(Recorded data)
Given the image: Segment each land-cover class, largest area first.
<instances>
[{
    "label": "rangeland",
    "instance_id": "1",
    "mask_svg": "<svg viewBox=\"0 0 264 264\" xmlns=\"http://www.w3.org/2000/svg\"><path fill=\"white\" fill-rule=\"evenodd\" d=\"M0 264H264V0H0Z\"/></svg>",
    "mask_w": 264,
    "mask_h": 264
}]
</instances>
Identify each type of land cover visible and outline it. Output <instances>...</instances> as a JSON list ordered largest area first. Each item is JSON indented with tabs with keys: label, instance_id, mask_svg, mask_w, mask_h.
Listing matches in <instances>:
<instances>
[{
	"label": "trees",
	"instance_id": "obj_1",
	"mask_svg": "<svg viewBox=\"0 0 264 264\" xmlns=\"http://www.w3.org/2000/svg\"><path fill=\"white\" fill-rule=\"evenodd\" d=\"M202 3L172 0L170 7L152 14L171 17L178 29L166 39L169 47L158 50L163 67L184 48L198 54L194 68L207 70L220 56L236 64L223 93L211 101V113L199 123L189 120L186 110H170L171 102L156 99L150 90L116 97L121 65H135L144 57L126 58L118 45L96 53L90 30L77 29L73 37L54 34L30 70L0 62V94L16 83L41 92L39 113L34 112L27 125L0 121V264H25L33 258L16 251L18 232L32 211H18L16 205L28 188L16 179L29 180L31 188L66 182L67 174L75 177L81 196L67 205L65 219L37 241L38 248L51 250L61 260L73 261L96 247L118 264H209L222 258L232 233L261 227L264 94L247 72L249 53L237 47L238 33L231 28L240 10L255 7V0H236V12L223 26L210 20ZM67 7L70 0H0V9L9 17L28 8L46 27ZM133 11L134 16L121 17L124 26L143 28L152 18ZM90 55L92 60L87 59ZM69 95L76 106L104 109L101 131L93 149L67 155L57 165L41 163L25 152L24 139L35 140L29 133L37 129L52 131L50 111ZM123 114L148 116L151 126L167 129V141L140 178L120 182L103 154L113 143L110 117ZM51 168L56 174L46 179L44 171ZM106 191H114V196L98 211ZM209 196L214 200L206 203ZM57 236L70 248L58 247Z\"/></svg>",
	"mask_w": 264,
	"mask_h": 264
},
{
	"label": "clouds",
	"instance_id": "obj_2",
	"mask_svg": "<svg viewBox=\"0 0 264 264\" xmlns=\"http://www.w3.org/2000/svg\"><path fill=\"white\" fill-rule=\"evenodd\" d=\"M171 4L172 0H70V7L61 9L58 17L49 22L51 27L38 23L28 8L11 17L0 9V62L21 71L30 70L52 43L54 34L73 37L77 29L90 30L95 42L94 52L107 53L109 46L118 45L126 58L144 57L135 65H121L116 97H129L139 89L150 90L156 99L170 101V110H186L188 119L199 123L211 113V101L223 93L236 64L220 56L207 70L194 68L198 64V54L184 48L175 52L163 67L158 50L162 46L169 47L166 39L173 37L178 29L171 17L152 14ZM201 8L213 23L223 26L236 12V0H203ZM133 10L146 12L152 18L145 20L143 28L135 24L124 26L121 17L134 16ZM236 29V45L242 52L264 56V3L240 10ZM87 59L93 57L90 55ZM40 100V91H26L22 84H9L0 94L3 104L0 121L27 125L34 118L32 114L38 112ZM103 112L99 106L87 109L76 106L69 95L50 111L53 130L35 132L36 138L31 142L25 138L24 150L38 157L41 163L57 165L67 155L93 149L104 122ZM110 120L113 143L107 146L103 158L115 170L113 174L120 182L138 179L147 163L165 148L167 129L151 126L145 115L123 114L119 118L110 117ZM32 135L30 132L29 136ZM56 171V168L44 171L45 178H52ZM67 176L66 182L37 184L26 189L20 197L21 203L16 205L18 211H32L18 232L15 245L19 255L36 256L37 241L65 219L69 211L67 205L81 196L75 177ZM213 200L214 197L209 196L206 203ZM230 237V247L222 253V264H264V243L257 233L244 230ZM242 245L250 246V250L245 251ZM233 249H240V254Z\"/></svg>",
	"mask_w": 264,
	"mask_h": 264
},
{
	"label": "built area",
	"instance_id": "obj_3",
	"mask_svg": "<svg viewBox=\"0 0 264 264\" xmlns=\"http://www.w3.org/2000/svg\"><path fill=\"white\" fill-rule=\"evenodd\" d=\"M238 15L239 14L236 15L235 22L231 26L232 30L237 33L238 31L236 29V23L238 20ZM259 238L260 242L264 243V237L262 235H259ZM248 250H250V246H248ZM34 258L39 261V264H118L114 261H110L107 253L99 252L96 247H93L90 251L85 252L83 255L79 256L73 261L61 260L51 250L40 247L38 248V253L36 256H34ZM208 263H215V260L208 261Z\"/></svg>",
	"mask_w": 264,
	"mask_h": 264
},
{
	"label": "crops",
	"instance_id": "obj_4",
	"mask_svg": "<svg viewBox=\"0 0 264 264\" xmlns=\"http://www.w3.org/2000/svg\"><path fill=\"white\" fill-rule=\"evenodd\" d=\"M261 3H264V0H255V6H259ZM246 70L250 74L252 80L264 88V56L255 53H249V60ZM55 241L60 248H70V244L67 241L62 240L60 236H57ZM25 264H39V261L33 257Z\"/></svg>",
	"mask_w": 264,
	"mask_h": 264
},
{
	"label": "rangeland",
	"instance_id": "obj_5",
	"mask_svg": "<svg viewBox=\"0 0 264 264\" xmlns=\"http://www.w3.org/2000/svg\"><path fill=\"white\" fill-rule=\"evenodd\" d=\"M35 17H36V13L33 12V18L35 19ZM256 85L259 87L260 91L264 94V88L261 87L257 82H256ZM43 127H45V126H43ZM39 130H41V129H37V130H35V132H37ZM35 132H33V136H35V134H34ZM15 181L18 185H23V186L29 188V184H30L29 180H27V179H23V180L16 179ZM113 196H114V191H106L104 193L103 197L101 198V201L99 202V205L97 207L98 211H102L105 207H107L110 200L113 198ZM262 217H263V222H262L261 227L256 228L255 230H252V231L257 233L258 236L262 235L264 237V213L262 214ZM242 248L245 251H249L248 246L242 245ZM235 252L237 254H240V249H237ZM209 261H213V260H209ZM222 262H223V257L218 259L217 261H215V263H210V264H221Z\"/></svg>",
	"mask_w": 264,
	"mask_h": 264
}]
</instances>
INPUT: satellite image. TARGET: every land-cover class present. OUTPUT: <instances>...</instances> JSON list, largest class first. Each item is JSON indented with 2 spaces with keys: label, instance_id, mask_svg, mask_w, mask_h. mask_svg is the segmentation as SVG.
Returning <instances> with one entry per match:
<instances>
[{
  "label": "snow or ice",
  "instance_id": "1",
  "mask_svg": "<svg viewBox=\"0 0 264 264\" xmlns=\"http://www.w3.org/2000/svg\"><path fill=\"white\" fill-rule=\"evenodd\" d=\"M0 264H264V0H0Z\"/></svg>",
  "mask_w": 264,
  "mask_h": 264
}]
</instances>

# Aim:
Quote all the records exactly, please, leaving none out.

# Result for this exercise:
Given the image: Segment each land-cover class, largest area first.
<instances>
[{
    "label": "rangeland",
    "instance_id": "1",
    "mask_svg": "<svg viewBox=\"0 0 264 264\" xmlns=\"http://www.w3.org/2000/svg\"><path fill=\"white\" fill-rule=\"evenodd\" d=\"M0 264H264V0H0Z\"/></svg>",
    "mask_w": 264,
    "mask_h": 264
}]
</instances>
Identify each type of land cover visible and outline it. Output <instances>...</instances> as a JSON list ordered largest area first. Each item is JSON indented with tabs with keys: label, instance_id, mask_svg, mask_w, mask_h.
Listing matches in <instances>:
<instances>
[{
	"label": "trees",
	"instance_id": "obj_1",
	"mask_svg": "<svg viewBox=\"0 0 264 264\" xmlns=\"http://www.w3.org/2000/svg\"><path fill=\"white\" fill-rule=\"evenodd\" d=\"M202 3L172 0L170 7L152 14L171 17L178 29L166 39L169 47L158 50L163 67L184 48L198 54L194 68L207 70L220 56L236 64L223 93L211 101V113L199 123L189 120L186 110H170L171 102L156 99L150 90L116 97L121 65H135L144 57L126 58L118 45L96 53L90 30L77 29L73 37L54 34L30 70L0 62V94L16 83L41 92L39 113L34 112L27 125L0 121V264H25L33 258L16 251L18 232L32 211H18L16 205L28 188L16 179L29 180L31 188L66 182L67 174L75 177L81 196L67 205L65 219L37 241L38 248L51 250L61 260L73 261L96 247L118 264H209L222 258L232 233L261 227L264 94L247 72L249 53L237 47L238 33L231 28L240 10L255 7V0H236V12L223 26L210 20ZM67 7L70 0H0V9L9 17L28 8L46 27ZM133 11L134 16L121 17L124 26L143 28L152 18ZM90 55L92 60L87 59ZM69 95L76 106L104 109L101 131L93 149L67 155L57 165L41 163L25 152L24 139L35 140L29 133L37 129L52 131L50 111ZM123 114L148 116L151 126L167 129V141L140 178L120 182L103 154L113 143L110 117ZM51 168L56 174L46 179L44 171ZM106 191H114V196L98 211ZM209 196L214 200L206 203ZM57 236L70 248L58 247Z\"/></svg>",
	"mask_w": 264,
	"mask_h": 264
},
{
	"label": "clouds",
	"instance_id": "obj_2",
	"mask_svg": "<svg viewBox=\"0 0 264 264\" xmlns=\"http://www.w3.org/2000/svg\"><path fill=\"white\" fill-rule=\"evenodd\" d=\"M171 4L172 0H70V7L61 9L58 17L49 22L51 27L38 23L28 8L11 17L0 9V62L21 71L30 70L52 43L54 34L73 37L77 29L90 30L95 42L94 52L107 53L109 46L118 45L126 58L144 57L135 65H121L116 97H129L139 89L150 90L156 99L170 101V110H186L188 119L199 123L211 113V101L223 93L236 64L220 56L207 70L194 68L198 64V54L184 48L175 52L163 67L158 50L162 46L169 47L166 39L173 37L178 29L171 17L152 14ZM201 8L213 23L223 26L236 12V0H203ZM133 10L146 12L152 18L145 20L143 28L135 24L124 26L121 17L134 16ZM236 29V45L242 52L264 56V3L240 10ZM87 59L93 57L90 55ZM40 100V91H26L22 84H9L0 94L3 104L0 121L27 125L34 118L32 114L38 112ZM103 112L99 106L87 109L76 106L69 95L50 111L53 130L35 132L36 138L31 142L25 138L24 150L38 157L41 163L57 165L67 155L93 149L104 122ZM110 120L113 143L107 146L103 158L115 170L113 174L120 182L138 179L147 163L165 148L167 129L151 126L145 115L123 114L119 118L110 117ZM32 135L30 132L29 136ZM56 171V168L44 171L45 178H52ZM67 176L66 182L37 184L26 189L20 197L21 203L16 205L18 211H32L18 232L15 245L19 255L36 256L37 241L65 219L69 211L67 205L81 196L75 177ZM213 200L214 197L209 196L206 203ZM230 237V247L222 253V264H264V243L257 233L244 230ZM242 245L250 246V250L245 251ZM233 249H240V254Z\"/></svg>",
	"mask_w": 264,
	"mask_h": 264
},
{
	"label": "built area",
	"instance_id": "obj_3",
	"mask_svg": "<svg viewBox=\"0 0 264 264\" xmlns=\"http://www.w3.org/2000/svg\"><path fill=\"white\" fill-rule=\"evenodd\" d=\"M238 15L239 14L236 15L235 22L231 26L232 30L237 33L238 31L236 29V23L238 20ZM259 238L260 242L264 243V237L262 235H259ZM248 250H250V246H248ZM34 258L39 261V264H118L114 261H110L107 253L99 252L96 247H93L90 251L85 252L83 255L79 256L73 261L61 260L51 250L40 247L38 248V253L36 256H34ZM208 263H215V260L208 261Z\"/></svg>",
	"mask_w": 264,
	"mask_h": 264
},
{
	"label": "crops",
	"instance_id": "obj_4",
	"mask_svg": "<svg viewBox=\"0 0 264 264\" xmlns=\"http://www.w3.org/2000/svg\"><path fill=\"white\" fill-rule=\"evenodd\" d=\"M261 3H264V0H255V6H259ZM246 70L250 74L252 80L264 88V56L255 53H249V60ZM55 241L60 248H70V244L67 241L62 240L60 236H57ZM25 264H39V261L33 257Z\"/></svg>",
	"mask_w": 264,
	"mask_h": 264
},
{
	"label": "rangeland",
	"instance_id": "obj_5",
	"mask_svg": "<svg viewBox=\"0 0 264 264\" xmlns=\"http://www.w3.org/2000/svg\"><path fill=\"white\" fill-rule=\"evenodd\" d=\"M35 17H36V13L33 12V18L35 19ZM256 85L259 87L260 91L264 94V88L261 87L257 82H256ZM43 127H45V126H43ZM39 130H41V129H37V130H35V132H37ZM35 132H33V136H35V134H34ZM15 181L18 185H23V186L29 188V184H30L29 180H27V179H23V180L16 179ZM113 196H114V191H106L104 193L103 197L101 198V201L99 202V205L97 207L98 211H102L105 207H107L110 200L113 198ZM262 217H263V222H262L261 227L256 228L255 230H252V231L257 233L258 236L262 235L264 237V213L262 214ZM242 248L245 251H249L248 246L242 245ZM235 252L237 254H240V249H237ZM209 261H213V260H209ZM222 262H223V257L218 259L217 261H215V263H210V264H221Z\"/></svg>",
	"mask_w": 264,
	"mask_h": 264
}]
</instances>
INPUT: satellite image. TARGET: every land-cover class present. OUTPUT: <instances>...</instances> JSON list, largest class first. Each item is JSON indented with 2 spaces with keys: label, instance_id, mask_svg, mask_w, mask_h. mask_svg is the segmentation as SVG.
Returning <instances> with one entry per match:
<instances>
[{
  "label": "snow or ice",
  "instance_id": "1",
  "mask_svg": "<svg viewBox=\"0 0 264 264\" xmlns=\"http://www.w3.org/2000/svg\"><path fill=\"white\" fill-rule=\"evenodd\" d=\"M0 264H264V0H0Z\"/></svg>",
  "mask_w": 264,
  "mask_h": 264
}]
</instances>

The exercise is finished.